Work item: From the data underneath, reproduce exactly the stretch that begins at the line with "경상수지 또 역대 최고치…사상 첫 400" and ends after the line with "7%…일주일 만에 ...".

[Stored data entries]
%%
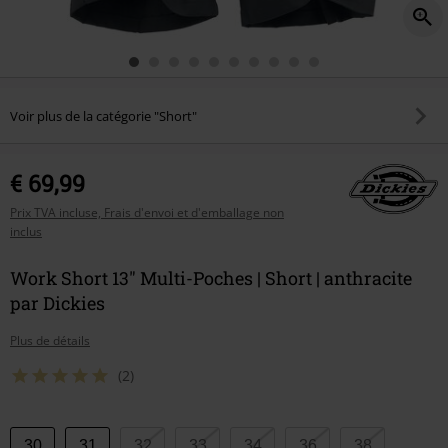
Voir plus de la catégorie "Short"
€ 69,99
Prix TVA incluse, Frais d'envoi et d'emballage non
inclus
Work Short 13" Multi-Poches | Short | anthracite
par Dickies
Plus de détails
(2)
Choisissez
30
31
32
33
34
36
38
%%
%%
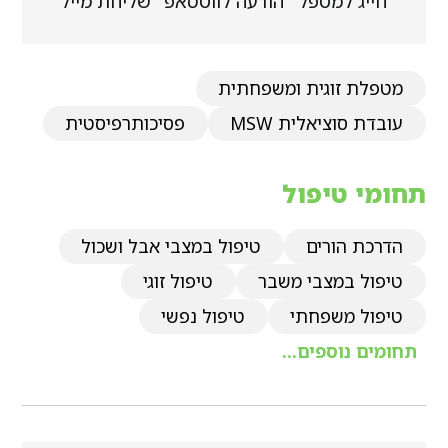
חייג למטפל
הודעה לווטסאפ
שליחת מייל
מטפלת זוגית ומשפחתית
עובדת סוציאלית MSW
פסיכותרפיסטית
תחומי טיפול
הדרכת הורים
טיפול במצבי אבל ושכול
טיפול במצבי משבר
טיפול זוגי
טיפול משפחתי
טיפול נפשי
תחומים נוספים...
%%
%%
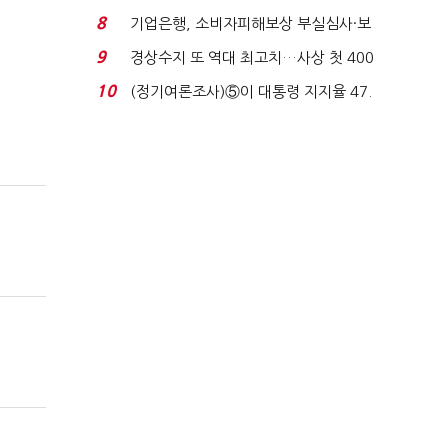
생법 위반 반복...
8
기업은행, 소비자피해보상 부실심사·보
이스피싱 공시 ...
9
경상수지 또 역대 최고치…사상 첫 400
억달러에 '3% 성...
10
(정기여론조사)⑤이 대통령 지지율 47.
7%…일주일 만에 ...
%%
Completed task:
경상수지 또 역대 최고치…사상 첫 400
억달러에 '3% 성...
10
(정기여론조사)⑤이 대통령 지지율 47.
7%…일주일 만에 ...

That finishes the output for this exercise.